Work out the number of lines in the records that include the word "evenodd"; reply with that number alone.

(Recorded data)

>>>

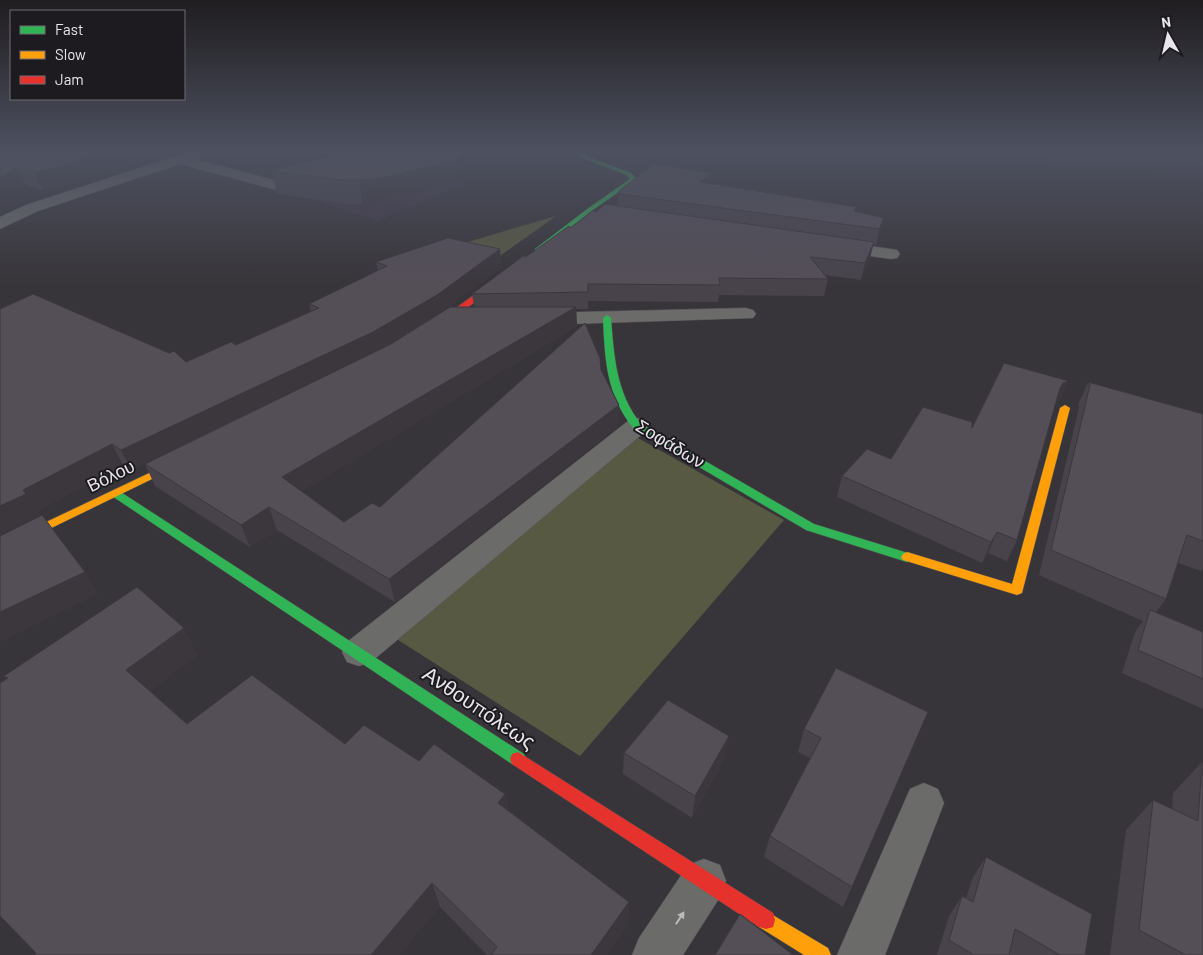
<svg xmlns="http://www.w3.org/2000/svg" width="1203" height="955" font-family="Barlow,sans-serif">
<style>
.built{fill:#413847}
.green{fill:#585943}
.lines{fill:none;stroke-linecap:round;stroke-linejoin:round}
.street-casing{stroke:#545256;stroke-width:1}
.fast-casing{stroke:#545256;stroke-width:1}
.slow-casing{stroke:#545256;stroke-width:1}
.jam-casing{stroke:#545256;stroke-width:1}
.street{fill:#6b6c6a;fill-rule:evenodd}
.fast{fill:#30b455;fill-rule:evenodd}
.slow{fill:#ff9f0a;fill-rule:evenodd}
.jam{fill:#e5322d;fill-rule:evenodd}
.wall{fill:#48434b}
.shaded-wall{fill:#3b373d}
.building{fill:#544e57;stroke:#3b373d}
.oneway{fill:#bdbbbe}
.labels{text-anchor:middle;stroke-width:4;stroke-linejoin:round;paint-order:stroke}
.street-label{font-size:18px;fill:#e9e5ec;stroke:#1e1b20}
.near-street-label{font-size:21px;fill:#e9e5ec;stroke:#1e1b20}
</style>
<rect width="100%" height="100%" fill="#38353a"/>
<path class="built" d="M1008,150H1203V173L1023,167Z
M370,153L471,181L378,221L274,188Z"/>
<path class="green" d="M556,216L497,258L454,246Z
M638,438L784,520L580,756L395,638Z"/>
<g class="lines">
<g class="street-casing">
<path id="street" d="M195,150H216L214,153L195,159L285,183L288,186L280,191L180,164L38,211L0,229V217L26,205Z
M834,241L891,249L897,250L900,254L897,258L891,259L828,250L825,246L828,242Z
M746,308L753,310L756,314L753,318L540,325L533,323L530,319L533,315L540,313Z
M637,418L646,421L650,426L646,431L371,662L359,666L347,662L342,652L347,642L628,421Z
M924,783L938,789L944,803L885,955H837L910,789Z
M704,859L720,865L726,881L720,897L683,955H632L639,938L688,865Z"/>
</g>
<g class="fast-casing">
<path id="fast" d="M571,150H578L591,158L631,173L637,179L590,212L541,253H535V249L586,210L630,179L627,175L587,160Z
M607,315L611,318C614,356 616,393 641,424L814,524L911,554L913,557L911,560L907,562L806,530L633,428C606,393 605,360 603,318Z
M116,489L524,754L526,759L524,764L518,766L512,764L112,496L110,493Z"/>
</g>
<g class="slow-casing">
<path id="slow" d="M1065,405L1070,408L1022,593L1017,595L903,560L901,557L903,554L907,552L1012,584L1060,408Z
M183,457L187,458L188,460L187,462L0,553V544Z
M766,911L828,948L831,955H804L759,927L757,920L759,913Z"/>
</g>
<g class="jam-casing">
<path id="jam" d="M499,277L506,279L436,331H430V327Z
M518,752L773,913L775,920L773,927L766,929L759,927L512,764L510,759L512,754Z"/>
</g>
<use href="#street" class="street"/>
<use href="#fast" class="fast"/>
<use href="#slow" class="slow"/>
<use href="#jam" class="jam"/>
</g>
<path class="wall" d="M0,150H177L70,184L44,191L25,185L0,204Z
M1033,150H1203V166L1045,161Z
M271,171L461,182L380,202L363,204H347L277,194Z
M711,173L710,184L884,218L881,233L876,245H873L870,258L861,280L825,275L828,279L824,296L719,295L718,302L588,301V309H576L577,326L302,491L344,522L380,507L601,370L619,405L618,426L395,602L277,530L250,547L155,486L145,464L258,409L131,470L123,465L37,511L39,515L0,534V309L186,362L236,345L311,311L309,304L378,270L376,262L502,267L440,313L378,351L474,307L472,294L570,228L595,213L618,206L619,191Z
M1088,382L1203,414V568L1201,571L1178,563L1166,599L1156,612L1203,632V709L1122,673L1135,632L1143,621L1039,575L1079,408L1078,405Z
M1060,400L1056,401L1017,540L1007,561L988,553L982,563L837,497L842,476L972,428Z
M198,655L150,691L187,724L345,744L419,761L505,794L508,810L629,902L628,925L607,955H487L440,907L36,953L7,679L4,676Z
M836,668L852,887L843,907L764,857L770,836L810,758L798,752L804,729Z
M624,753L725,758L692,818L623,774Z
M1202,762L1203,955H1110L1126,830L1153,800L1172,809L1173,793Z
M986,857L1085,955H1010L1009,954V955H937L949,916L962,896L966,898L973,877Z"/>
<path class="shaded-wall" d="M114,150H177L70,184L44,191L35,172Z
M458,153L461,182L380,202L363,204L359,180Z
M17,167L25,185L0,204V178Z
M711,173L710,187L700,182Z
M884,218L881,233L876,245L879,229Z
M874,242L870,258L861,280L865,263Z
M500,249L502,267L440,313L377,351L131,470L121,450Z
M576,307L577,326L289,499L282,477Z
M1069,381L1060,400L1054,402L1060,388L1063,383Z
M619,405L618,426L395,602L389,579Z
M112,444L123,465L37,511L39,515L0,534V506L23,490Z
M269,507L277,530L250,547L241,525Z
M997,532L988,553L982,563L991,542Z
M85,572L98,594L0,642V612Z
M184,628L198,655L143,697L126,670Z
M729,736L725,758L692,818L695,796Z
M505,794L509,819L498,803Z
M432,883L440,907L400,955H371Z
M629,902L628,925L607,955H591Z"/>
<path class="building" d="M0,150H114L62,166L35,172L17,167L0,178Z
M352,150H396L458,153L459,160L376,179L359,180H342L271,171Z
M654,164L711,173L700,182L857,207L854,211L884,218L879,229L619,194V191Z
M605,204L874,242L865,263L810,257L828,279L719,278L720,285L588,284V292L472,294L523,256H527L569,226L570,228L595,209V213Z
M448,238L500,249L437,295L373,332L121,450L112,444L23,490L26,494L0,506V309L33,294L169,353L174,351L186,362L231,342L236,345L319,308L309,304L387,266L376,262Z
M450,307H576L282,477L344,522L372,503L380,507L585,323L600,358L601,370L619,405L389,579L269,507L241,525L145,464L391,344Z
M1004,363L1069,381L1063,383L1060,388L1017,540L997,532L991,542L842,476L867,449L891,459L923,407L972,422V428Z
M1088,382L1203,414V541L1187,535L1166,599L1051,550L1090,385Z
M42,515L85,572L0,612V536Z
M137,587L184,628L126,670L187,724L252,675L345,744L364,725L419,761L434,744L505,794L498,803L629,902L591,955H491L497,947L432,883L371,955H34L36,953L0,916V683L8,678L4,676Z
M1150,610L1203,632V679L1138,650Z
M836,668L928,712L852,887L770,836L821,738L804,729Z
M668,700L729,736L695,796L624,753Z
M1202,762L1203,763V955H1186L1139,930L1153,800L1198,821Z
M986,857L1092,914L1085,955H1060L1015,929L1009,955H974L949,940L962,896L973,902Z
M740,914L793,955H715Z"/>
<defs><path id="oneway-solid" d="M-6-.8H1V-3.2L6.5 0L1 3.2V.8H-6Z" transform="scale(1.25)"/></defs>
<use class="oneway" href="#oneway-solid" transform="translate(680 918) rotate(-57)"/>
<linearGradient id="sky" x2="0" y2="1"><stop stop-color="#1f1d20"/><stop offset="0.53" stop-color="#4d5160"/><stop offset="1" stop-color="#4d5160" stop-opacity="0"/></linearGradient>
<rect width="1203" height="284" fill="url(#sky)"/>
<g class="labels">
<g class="street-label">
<text transform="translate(670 444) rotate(31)" y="6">Σοφάδων</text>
<text transform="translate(111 476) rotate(-26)" y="6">Βόλου</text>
</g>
<g class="near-street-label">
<text transform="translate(479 708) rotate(34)" y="7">Ανθουπόλεως</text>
</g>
</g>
<rect x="10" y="10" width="175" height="90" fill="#1e1b20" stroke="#6f6c72"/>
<rect x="20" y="26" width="25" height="8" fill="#30b455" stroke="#6f6c72"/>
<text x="55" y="35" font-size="15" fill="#e9e5ec">Fast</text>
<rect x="20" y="51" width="25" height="8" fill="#ff9f0a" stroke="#6f6c72"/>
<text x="55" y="60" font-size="15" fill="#e9e5ec">Slow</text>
<rect x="20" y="76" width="25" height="8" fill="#e5322d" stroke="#6f6c72"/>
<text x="55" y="85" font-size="15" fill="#e9e5ec">Jam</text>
<g transform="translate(1168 35) rotate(352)" stroke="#1e1b20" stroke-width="4" paint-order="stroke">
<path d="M0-4L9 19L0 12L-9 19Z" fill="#e9e5ec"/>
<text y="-8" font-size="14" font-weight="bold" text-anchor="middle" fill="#e9e5ec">N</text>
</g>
</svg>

<<<

> Exercise solution
4